5 Mart 2013 Salı

Çocuklarımız :)

Bugünkü yazı tariften çok bir iç dökme olarak adlandırılabilir. Çocuk sahibi olmak çok büyük bir sorumluluk ve sürekli bir vicdan azabı duygusuyla başetmektir denir ya hep insan çocuk sahibi olunca bunun doğruluğunu yaşayarak öğreniyor. Sıfırdan bir insan yetiştiriyorsunuz, evet genetik bir mirası, sizin de sürekli çözmeye çalışacağınız bir yapısı olduğu doğru. Ama oya gibi işliyorsunuz onları aynı zamanda, kimi zaman farkında olarak, kimi zaman farkında olmayarak. Şakaya gelir birşey diil yani :) 
Hayat kimi zaman zor kimi zaman kolay ve renkli, ama çocuklara daha dikkatli bakınca, yada ne kadar mutsuz olursa olsun kendi çocukluğunuzu hatırlayınca içinizin tatlı bir özlemle dolmasının nedeni aslında tam ve donanımlı olarak gönderildiğimiz dünyada büyürken kim olduğumuzu unutmamız değil mi? İhtiyacımız olan her şeye sahipken sadece unuttuğumuz için hep bir arayışla geçiyor hayatımız, doğru insan, doğru iş, çok para, güzel ev vs. Hepsine birden bile sahip olsanız bitmeyecek bir kovalamaca.. Doğru insan'ın üzerine kurduğunuz hayatınız, parayla kendinize yarattığınız konfor, kariyer peşinde koştururken yıpranan bedeniniz, hep sonunda hayat kendimizden başka bir temele dayandırdığımız şeyi yıkıyor! Dönün bakın bi geçmişe; illa ki gelmiştir başınıza aşkla, işle, parayla imtihan. Aldıysanız dersinizi çıkmışsınızdır alnınızın akıyla, almayınca eninde sonunda sağlıkla vuruyor çünkü insanoğlu anca o zaman DURUYOR.
Asla iç karartmak değil niyetim çünkü bu dünyada çocuklar oldukça bu mümkün değil, çocuğu olan ya da etrafında çocuklar olan insanlar çok rahat gözlemleyebilir bunu.
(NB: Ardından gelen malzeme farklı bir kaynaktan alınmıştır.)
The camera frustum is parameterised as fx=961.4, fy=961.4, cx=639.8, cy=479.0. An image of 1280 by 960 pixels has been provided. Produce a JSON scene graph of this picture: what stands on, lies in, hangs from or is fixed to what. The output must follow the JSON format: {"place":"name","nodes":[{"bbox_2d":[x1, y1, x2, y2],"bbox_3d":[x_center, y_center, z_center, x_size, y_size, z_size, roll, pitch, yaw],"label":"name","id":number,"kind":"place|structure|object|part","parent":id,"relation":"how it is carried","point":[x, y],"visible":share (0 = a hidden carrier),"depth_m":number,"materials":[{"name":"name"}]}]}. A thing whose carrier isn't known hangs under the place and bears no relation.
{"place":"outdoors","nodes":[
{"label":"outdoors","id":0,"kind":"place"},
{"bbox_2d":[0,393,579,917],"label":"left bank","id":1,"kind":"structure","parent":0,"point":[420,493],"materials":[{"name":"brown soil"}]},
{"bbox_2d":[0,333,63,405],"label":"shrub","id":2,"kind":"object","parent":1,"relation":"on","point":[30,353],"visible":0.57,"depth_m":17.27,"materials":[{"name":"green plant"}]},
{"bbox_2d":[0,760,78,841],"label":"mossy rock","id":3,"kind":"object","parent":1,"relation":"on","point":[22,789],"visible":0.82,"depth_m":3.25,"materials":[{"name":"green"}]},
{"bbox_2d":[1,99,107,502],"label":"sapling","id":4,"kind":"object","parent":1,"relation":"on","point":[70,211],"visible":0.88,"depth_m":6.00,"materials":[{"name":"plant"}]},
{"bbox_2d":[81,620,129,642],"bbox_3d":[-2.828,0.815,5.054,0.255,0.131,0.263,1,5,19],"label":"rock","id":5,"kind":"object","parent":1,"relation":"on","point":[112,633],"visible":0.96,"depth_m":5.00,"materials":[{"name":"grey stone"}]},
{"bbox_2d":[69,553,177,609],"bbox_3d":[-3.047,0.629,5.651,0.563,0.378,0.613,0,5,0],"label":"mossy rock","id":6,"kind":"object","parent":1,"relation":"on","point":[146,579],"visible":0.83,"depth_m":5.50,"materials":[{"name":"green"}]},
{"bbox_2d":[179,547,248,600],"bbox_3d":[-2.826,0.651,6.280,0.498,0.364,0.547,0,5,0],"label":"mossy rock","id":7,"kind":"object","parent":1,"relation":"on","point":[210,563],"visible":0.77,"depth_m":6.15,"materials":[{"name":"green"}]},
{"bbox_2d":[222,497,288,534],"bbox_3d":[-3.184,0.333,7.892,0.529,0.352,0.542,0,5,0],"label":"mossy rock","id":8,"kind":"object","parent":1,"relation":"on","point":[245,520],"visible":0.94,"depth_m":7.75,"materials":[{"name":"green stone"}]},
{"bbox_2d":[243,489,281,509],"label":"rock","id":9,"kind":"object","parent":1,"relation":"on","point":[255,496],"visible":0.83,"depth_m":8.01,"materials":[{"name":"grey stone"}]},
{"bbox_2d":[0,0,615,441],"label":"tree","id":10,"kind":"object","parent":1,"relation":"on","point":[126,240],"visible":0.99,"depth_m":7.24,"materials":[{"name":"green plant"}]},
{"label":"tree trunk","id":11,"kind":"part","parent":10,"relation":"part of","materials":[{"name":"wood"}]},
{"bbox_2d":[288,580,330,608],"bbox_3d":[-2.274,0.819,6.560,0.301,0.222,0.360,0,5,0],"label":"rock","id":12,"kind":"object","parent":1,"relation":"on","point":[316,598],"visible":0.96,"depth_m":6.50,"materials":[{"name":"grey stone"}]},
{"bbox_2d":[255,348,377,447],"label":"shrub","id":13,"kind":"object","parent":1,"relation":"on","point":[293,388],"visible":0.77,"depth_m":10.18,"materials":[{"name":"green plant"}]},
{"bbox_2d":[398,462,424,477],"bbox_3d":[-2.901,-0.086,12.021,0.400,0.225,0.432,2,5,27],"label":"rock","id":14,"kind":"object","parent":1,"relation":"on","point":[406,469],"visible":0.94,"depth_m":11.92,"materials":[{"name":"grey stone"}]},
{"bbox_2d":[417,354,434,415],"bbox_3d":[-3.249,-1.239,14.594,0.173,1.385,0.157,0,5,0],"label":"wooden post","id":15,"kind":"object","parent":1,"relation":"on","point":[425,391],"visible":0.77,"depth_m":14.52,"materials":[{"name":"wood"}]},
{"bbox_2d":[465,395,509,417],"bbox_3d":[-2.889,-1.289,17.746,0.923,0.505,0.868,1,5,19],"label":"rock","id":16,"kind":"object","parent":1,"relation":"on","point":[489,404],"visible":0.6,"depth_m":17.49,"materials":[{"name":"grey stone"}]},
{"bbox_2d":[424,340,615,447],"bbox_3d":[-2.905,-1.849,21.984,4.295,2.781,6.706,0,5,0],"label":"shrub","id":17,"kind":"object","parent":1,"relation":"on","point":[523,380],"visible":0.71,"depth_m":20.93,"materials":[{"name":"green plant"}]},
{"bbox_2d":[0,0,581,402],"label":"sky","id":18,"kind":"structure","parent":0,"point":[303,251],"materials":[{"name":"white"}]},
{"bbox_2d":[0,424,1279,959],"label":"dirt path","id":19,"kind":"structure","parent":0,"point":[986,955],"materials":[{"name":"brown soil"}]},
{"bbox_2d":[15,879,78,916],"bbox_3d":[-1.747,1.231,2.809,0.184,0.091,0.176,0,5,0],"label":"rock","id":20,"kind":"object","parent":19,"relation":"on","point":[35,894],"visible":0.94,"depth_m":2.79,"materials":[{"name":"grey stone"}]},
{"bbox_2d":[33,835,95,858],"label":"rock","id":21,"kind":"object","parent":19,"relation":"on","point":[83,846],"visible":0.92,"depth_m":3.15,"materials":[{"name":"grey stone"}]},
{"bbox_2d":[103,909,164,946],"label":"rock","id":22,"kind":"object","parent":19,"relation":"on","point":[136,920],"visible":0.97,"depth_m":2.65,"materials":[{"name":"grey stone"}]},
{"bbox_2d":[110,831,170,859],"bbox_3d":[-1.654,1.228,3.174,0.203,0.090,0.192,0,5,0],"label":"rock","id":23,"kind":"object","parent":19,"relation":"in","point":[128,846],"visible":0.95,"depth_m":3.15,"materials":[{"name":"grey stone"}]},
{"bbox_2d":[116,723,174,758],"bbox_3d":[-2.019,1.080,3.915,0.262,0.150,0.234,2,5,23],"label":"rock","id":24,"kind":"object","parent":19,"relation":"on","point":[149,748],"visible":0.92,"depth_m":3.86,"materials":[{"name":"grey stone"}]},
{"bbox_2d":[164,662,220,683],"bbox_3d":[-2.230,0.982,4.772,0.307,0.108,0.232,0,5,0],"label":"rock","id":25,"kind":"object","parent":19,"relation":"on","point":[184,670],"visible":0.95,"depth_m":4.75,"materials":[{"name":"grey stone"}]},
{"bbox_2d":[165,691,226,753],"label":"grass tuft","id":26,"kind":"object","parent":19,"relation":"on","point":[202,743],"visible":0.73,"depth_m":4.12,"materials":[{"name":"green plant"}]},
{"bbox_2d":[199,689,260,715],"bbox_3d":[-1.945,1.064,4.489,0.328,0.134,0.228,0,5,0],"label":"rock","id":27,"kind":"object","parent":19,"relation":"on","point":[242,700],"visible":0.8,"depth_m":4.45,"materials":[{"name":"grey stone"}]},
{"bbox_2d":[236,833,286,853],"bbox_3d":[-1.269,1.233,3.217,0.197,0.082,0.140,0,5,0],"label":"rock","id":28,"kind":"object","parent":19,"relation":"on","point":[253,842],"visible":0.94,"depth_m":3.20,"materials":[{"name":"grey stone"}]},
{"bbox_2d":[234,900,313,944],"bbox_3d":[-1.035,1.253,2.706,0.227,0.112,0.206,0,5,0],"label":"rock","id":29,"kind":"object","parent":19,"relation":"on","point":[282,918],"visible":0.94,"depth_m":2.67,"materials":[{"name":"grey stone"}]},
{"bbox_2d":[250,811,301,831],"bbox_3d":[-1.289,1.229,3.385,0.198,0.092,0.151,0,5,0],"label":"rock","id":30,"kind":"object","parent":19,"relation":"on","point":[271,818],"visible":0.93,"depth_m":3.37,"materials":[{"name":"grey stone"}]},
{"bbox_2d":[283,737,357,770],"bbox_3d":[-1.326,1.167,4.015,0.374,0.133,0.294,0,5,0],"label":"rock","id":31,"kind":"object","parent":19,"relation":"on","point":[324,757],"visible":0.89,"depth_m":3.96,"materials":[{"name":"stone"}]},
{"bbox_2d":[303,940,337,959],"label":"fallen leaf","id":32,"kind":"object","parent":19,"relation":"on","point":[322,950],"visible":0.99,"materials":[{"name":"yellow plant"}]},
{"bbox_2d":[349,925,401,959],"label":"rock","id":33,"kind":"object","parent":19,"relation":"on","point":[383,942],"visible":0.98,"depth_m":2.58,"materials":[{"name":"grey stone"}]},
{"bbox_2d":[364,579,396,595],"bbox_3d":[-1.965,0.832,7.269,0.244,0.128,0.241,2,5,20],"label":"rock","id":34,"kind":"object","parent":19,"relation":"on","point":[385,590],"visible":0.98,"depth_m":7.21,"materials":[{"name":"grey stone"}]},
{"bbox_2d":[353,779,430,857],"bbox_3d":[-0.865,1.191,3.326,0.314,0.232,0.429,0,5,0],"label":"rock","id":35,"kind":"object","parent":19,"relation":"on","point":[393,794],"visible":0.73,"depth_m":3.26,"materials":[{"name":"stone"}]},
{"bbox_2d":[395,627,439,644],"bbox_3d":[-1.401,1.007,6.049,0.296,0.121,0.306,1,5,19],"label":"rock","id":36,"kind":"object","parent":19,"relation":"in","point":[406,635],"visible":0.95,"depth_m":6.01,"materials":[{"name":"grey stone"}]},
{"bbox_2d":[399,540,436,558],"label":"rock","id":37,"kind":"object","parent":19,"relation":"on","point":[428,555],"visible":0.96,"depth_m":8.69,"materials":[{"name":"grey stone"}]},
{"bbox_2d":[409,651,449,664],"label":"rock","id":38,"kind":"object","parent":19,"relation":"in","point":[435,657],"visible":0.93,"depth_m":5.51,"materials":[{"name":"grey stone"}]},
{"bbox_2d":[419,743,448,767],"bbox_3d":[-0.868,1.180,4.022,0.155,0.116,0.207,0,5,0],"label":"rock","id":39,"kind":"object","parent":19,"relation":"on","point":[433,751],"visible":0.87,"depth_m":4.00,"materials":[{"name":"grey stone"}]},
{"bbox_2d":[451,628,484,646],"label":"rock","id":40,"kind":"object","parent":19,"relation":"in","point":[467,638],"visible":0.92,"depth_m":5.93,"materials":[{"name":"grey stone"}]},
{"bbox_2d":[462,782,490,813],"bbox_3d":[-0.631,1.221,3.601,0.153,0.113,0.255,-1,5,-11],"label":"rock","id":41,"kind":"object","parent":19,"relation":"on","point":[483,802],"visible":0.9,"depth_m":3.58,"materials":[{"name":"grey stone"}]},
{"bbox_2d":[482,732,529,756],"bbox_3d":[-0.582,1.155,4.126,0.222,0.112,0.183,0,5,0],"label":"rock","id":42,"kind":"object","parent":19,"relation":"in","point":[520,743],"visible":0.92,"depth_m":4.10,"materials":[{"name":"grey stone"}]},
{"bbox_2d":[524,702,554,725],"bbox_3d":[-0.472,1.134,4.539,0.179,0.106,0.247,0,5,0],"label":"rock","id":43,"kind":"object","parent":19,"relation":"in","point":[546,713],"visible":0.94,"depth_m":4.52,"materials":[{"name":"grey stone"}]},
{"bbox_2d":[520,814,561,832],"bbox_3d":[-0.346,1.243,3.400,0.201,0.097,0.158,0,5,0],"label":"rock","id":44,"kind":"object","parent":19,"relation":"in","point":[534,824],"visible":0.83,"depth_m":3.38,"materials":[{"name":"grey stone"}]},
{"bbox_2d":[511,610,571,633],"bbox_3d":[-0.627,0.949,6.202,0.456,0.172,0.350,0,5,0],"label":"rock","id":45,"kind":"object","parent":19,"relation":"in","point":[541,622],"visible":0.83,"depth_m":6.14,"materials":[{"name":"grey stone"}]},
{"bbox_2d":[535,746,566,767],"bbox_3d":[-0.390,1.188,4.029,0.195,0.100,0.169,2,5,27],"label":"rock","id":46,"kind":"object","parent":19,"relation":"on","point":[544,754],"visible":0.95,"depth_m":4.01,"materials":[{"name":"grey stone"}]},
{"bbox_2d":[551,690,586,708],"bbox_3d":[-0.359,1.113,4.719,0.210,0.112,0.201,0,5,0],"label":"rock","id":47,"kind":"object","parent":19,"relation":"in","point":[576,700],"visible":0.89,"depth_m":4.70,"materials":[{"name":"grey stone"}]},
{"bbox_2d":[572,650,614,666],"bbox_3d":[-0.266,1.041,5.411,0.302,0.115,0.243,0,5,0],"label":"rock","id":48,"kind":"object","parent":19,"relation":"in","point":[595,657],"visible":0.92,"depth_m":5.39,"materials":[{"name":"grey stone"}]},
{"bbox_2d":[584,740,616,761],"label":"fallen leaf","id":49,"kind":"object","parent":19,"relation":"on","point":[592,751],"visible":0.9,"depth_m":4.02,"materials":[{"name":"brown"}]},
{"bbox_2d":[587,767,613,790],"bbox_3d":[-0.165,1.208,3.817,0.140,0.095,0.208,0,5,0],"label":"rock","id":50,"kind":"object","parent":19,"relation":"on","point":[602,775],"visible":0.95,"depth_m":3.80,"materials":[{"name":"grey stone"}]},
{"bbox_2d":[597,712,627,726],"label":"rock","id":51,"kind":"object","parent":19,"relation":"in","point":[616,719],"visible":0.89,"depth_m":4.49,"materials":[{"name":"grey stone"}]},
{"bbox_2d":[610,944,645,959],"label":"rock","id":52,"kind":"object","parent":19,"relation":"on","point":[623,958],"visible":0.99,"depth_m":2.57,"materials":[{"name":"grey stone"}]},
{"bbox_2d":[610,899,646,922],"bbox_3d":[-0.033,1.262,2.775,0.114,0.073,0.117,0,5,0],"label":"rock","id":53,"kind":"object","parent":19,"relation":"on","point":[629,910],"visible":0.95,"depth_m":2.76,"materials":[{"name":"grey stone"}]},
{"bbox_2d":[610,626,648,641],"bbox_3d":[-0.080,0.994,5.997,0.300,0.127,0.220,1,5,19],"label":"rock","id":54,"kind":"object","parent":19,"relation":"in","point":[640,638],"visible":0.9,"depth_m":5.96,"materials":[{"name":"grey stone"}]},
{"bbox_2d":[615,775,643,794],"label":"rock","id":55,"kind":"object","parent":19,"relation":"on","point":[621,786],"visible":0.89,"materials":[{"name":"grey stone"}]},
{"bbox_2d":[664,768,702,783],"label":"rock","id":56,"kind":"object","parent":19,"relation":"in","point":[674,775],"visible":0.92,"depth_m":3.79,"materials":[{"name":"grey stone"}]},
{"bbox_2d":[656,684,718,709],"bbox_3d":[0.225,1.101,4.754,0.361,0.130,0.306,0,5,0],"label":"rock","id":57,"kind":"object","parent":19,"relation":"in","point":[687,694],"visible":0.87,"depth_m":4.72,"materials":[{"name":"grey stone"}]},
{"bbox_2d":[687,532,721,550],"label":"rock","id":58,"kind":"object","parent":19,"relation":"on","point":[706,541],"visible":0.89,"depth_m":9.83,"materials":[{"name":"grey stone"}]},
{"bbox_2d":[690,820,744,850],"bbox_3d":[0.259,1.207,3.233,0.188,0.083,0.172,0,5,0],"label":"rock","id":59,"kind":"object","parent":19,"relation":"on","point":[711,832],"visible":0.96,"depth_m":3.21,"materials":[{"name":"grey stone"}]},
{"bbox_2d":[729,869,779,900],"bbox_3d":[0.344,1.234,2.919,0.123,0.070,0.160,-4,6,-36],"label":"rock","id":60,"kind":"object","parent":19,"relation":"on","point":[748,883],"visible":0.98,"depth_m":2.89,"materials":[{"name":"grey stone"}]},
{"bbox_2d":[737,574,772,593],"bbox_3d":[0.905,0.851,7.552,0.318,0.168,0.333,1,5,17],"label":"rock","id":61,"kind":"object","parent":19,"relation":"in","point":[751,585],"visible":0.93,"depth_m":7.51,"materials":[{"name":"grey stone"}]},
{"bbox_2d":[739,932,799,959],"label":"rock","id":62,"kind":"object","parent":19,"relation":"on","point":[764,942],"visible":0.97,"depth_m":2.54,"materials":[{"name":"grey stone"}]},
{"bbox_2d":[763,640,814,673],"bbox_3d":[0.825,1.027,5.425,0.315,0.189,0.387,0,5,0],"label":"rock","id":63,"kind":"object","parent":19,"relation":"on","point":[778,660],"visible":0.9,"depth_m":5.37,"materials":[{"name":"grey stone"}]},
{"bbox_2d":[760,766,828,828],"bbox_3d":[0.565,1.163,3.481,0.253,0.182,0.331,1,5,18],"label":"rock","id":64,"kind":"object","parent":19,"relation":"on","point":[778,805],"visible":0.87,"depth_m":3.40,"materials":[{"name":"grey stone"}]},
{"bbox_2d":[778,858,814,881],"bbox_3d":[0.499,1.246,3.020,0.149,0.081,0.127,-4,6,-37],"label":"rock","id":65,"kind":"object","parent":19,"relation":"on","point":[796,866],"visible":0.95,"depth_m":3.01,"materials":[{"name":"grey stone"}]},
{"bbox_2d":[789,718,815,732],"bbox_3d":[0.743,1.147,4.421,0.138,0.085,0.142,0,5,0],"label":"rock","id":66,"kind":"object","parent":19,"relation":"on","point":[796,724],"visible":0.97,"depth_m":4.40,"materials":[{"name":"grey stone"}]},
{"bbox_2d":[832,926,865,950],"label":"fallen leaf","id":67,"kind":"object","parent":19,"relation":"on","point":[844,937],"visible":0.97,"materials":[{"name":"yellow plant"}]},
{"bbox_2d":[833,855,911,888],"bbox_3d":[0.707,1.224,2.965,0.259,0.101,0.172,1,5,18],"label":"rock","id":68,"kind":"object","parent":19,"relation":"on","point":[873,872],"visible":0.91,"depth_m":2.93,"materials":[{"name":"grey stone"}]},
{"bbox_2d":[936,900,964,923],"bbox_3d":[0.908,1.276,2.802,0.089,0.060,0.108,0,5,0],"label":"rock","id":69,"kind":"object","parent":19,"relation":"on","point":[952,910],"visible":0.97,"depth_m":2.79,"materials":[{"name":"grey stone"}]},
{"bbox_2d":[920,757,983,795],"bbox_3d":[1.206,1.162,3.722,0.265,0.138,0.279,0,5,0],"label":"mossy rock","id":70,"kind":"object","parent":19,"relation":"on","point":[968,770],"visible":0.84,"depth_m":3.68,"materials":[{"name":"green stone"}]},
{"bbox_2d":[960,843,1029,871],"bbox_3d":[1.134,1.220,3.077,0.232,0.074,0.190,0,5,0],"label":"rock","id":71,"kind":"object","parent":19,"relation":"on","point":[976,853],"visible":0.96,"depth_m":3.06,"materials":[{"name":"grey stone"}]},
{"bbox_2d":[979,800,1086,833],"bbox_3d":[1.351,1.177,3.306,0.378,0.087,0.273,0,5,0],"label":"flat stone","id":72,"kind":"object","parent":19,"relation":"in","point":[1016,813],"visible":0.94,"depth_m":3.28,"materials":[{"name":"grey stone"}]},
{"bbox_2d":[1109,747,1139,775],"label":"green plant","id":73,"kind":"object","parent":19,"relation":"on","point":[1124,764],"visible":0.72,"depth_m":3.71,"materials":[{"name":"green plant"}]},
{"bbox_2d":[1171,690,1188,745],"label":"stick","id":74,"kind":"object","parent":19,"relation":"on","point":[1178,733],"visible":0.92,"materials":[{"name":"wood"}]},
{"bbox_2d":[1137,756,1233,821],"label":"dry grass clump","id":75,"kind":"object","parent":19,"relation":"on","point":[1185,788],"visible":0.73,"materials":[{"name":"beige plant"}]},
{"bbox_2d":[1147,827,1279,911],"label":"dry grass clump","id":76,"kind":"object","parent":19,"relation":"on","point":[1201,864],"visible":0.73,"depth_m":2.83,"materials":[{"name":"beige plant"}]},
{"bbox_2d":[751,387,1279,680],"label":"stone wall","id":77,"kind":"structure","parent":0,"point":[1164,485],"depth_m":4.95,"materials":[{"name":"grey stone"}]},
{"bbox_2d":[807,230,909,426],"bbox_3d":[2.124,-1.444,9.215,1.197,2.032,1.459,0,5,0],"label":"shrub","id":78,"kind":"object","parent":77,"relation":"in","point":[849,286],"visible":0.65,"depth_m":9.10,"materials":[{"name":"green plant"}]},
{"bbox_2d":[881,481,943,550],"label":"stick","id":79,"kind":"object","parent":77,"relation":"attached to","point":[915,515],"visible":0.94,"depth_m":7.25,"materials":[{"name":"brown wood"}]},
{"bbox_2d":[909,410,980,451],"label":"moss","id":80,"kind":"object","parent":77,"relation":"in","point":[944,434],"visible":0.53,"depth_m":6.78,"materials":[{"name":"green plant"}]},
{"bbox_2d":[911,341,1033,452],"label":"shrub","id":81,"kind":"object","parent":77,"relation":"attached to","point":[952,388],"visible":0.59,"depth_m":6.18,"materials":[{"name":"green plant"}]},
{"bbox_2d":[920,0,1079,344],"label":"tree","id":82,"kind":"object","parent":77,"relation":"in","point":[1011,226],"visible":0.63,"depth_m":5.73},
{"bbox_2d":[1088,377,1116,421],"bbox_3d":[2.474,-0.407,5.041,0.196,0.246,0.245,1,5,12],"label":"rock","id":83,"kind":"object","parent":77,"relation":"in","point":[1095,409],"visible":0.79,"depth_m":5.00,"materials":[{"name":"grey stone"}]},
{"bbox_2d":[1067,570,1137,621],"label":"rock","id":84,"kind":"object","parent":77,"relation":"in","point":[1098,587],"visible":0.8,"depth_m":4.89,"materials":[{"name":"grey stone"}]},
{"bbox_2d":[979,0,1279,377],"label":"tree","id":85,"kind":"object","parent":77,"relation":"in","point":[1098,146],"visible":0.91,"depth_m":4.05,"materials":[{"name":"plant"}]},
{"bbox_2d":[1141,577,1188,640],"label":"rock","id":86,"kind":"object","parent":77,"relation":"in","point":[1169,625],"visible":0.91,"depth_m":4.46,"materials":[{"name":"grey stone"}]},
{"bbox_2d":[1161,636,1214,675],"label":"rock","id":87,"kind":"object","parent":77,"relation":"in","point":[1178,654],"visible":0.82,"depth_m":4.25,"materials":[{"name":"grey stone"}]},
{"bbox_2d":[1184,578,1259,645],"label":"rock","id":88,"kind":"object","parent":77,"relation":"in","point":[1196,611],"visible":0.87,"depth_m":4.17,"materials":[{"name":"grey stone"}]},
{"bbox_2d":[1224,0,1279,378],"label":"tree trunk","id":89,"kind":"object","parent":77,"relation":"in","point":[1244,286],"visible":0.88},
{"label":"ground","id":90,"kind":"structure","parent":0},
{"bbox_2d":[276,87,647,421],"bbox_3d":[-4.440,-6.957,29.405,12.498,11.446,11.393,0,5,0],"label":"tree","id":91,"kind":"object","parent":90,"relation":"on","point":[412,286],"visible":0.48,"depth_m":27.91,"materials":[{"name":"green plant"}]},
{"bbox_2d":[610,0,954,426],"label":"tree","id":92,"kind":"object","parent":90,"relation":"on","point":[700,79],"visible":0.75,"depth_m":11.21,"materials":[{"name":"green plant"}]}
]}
Onlar asla pes etmezler, hep meşguldürler, küçücük şeyler yeter onları mutlu etmeye.
Herkes kadar payımı aldım ben de hayattan, bağışıklık sistemimi çökerttiğim noktada artık bi durdum şükür :) Durduğunuz anda zaten başlıyor algınız iyileşmeye, güzel insanlar, güzel olaylar giriveriyor sessizce hayatınıza baharın çiçek kokulu rüzgarları gibi tatlı tatlı.. 
Reikiyle tanıştım, inanır mısınız tanışalı beri grip bile olmadım. Ya kızımın reiki öğrendiğim gün çizdiği resimle bir gökkuşağını tam da doğru sıralamasıyla çakra renklerinde boyamasına ne demeli, üstelik daha ben bile renkleri öğrenememişken!
Ya da her resmini bir renk karnavalına dönüştürmeye bayılırken haftalar önce kütüphaneye yapıştırdığı bembeyaz iki el? ( hani hepimiz yapardık ya küçükken kendi elimizi kağıda koyup çizerek :))  burada reikiyle tanışmamış olanlar için belirtmeli: reiki ellerimizi kullanarak yaptığımız bir enerji çalışması basit haliyle.
Hayat görerek baktığınızda öyle güzel şeylerle dolu ki, ıskalanmayacak kadar değerli! Çocukların rehberliğine güvenin, kaybettiğimizi sandığımız herşey orada duruyor işte, çocuklar nasıl ki bağışıklık sistemleri güçlensin diye hastalanıyorlar biz de aynen öyleyiz aslında, acı olarak değerlendirdiğimiz her tecrübe sadece güçlü yapıyor bizi. Bir de bu gözle bakın derim.